With the enactment of Brownfields Law all states as well as the District of Columbia and Puerto Rico have adopted Voluntary Action Programs that at a minimum address brownfields redevelopment issues, but many have expanded programs to address other environmentally problematic sites. In fact, the programs are intended to augment the state’s version of Superfund. The programs were a response by the states to the severity of known environmental problems, administrative capacity, economic resources, and political and development pressures. Approximately half the states have memorandums of agreement regarding their program with the U.S. EPA, which is expected to increase.
The general objective of the Voluntary Action Program is to facilitate cleanup at sites that would otherwise remain environmentally impacted, most notably brownfield properties, for re-use. The primary incentive of the programs is some level of liability relief with flexibility and efficiency in negotiating through the program, which represents a shift from regulatory control to regulatory incentive. However, specific liability relief and incentives can differ substantially between states. Regulators also benefit from the programs in achieving results with decreased enforcement cost and funding through participation.

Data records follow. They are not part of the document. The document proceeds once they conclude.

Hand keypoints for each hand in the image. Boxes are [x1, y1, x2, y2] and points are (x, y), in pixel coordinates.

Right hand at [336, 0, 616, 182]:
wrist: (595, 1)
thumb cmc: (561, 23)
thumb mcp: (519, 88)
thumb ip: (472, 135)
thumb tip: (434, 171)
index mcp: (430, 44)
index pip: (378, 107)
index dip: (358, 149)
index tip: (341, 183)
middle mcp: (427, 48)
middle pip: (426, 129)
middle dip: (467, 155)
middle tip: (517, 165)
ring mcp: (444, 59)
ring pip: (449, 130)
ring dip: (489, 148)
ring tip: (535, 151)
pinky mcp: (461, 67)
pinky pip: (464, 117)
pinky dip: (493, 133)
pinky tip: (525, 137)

In general most programs have few restrictions with the primary eligibility exclusion being a property that is a federal Superfund site. The programs may have other restrictions, depending upon state, and can include for example underground storage tank sites. The programs functionality also differ in other ways among the states. Of primary concern is the difference in how rigorous the program can be, agency agreements and interaction, capacity, timing and participant cost.

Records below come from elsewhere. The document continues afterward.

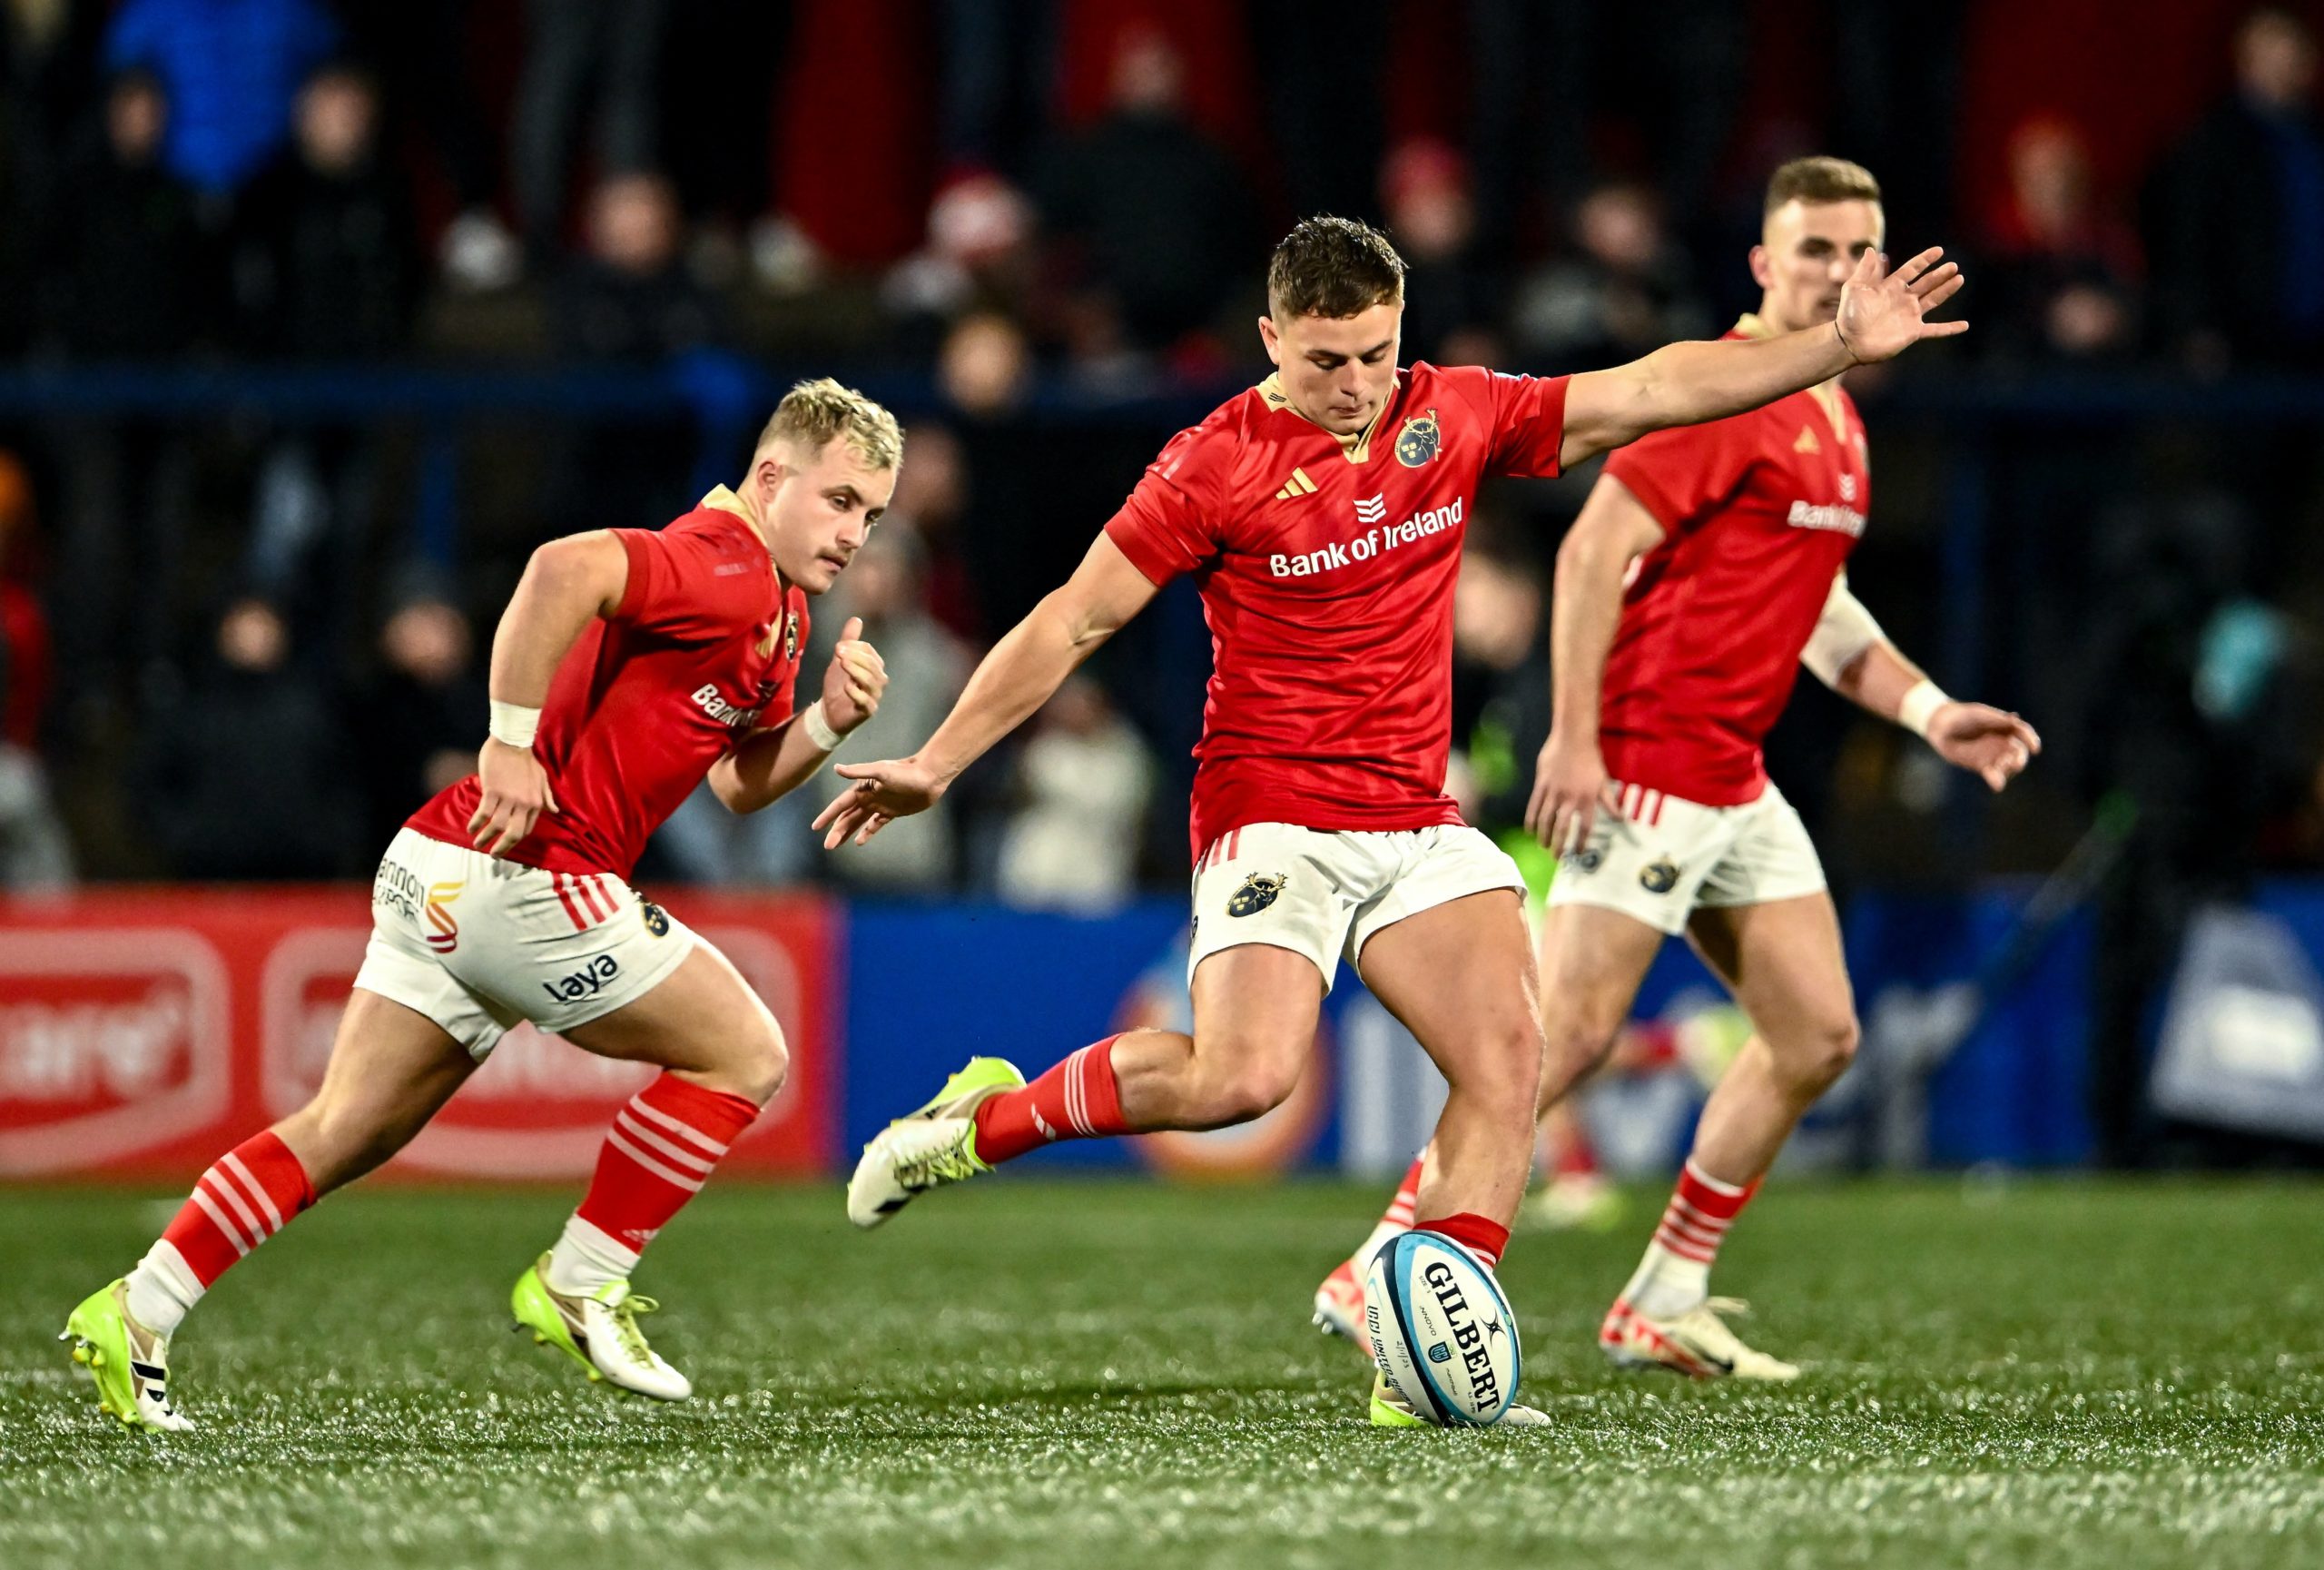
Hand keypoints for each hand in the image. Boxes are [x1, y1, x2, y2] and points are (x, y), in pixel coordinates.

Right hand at [468, 737, 557, 855]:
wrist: (512, 742)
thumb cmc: (527, 760)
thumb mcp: (542, 779)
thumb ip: (547, 796)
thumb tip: (555, 811)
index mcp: (536, 803)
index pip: (527, 829)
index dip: (515, 839)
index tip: (506, 845)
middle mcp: (524, 804)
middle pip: (514, 833)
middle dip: (503, 847)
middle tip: (494, 855)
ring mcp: (508, 798)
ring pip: (496, 826)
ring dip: (485, 838)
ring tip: (477, 844)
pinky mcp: (492, 791)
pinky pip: (483, 813)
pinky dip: (476, 823)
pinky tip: (470, 828)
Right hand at [812, 754, 947, 847]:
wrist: (930, 775)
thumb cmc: (906, 771)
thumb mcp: (881, 771)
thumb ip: (858, 771)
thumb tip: (836, 768)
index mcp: (863, 788)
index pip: (841, 805)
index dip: (828, 815)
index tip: (815, 827)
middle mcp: (869, 797)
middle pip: (848, 816)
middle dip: (837, 830)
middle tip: (828, 846)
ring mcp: (880, 805)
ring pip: (859, 822)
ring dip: (847, 832)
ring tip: (836, 845)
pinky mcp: (892, 812)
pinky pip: (875, 824)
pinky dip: (867, 832)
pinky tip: (858, 842)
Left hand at [820, 615, 886, 733]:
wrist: (830, 712)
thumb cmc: (839, 685)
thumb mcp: (840, 660)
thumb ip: (848, 641)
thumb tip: (856, 619)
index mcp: (874, 667)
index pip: (870, 652)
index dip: (855, 647)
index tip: (838, 646)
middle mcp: (878, 681)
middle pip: (873, 665)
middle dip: (856, 657)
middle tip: (838, 652)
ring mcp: (874, 696)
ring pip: (871, 682)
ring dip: (856, 670)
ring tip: (841, 663)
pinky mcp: (867, 711)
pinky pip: (866, 702)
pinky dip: (857, 693)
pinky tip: (846, 686)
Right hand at [1525, 728, 1611, 853]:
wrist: (1573, 738)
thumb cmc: (1591, 760)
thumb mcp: (1603, 781)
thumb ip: (1610, 802)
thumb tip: (1620, 819)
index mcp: (1587, 799)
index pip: (1584, 827)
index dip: (1580, 843)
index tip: (1576, 854)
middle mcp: (1570, 799)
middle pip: (1562, 828)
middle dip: (1558, 846)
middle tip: (1556, 857)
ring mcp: (1554, 792)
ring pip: (1546, 819)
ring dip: (1543, 835)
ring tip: (1542, 845)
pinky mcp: (1542, 784)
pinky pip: (1534, 805)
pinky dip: (1531, 819)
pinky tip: (1529, 830)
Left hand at [1834, 245, 1967, 361]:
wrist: (1849, 342)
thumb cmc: (1849, 315)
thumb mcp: (1854, 288)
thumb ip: (1865, 270)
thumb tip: (1869, 249)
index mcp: (1891, 286)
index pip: (1912, 269)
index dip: (1925, 260)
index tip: (1939, 250)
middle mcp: (1903, 299)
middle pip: (1927, 283)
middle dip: (1940, 274)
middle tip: (1953, 266)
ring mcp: (1909, 315)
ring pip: (1933, 299)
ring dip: (1947, 290)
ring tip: (1959, 278)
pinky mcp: (1913, 332)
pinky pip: (1935, 330)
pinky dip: (1949, 328)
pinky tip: (1964, 325)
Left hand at [1927, 702, 2039, 791]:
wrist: (1943, 726)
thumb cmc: (1963, 716)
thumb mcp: (1980, 714)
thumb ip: (1996, 719)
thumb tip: (2015, 718)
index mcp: (2006, 727)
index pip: (2023, 733)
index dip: (2031, 740)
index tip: (2035, 748)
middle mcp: (2004, 742)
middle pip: (2019, 753)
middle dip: (2019, 759)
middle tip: (2014, 762)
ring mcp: (1994, 755)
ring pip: (2008, 767)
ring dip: (2007, 769)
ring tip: (1999, 766)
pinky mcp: (1983, 766)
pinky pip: (1994, 775)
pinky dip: (1997, 780)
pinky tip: (1998, 785)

Many experts question the quality of the remediation performed versus the liability relief extended and in the bigger picture the impact benefit of the programs on the environment. From an academic perspective the programs tend to be passive and market driven. Some studies have shown that mandatory pollution prevention programs out perform voluntary programs. As a participant they offer management solutions beyond the narrowness of obtaining pristine results under regulatory controlled conditions. In that regard, most programs tailor risk based alternatives that evaluate contaminants, exposure pathways, and land use with respect to technical feasibility, controls and restrictions.
For due diligence purposes, these programs provide an evaluation and scope guidance tool for intrusive investigations that are tangible to the buying, selling and lending parties. Although the investigations are not typically conducted with the intent of program submission, they are conducted to parallel many program guidance points, for example recommended sample strategies and cleanup objectives. If applicable to the property transaction or development, the due diligence results, usually with some reporting modifications, can be used as an entry point into the programs, which among other things would provide regulatory review and recommendation.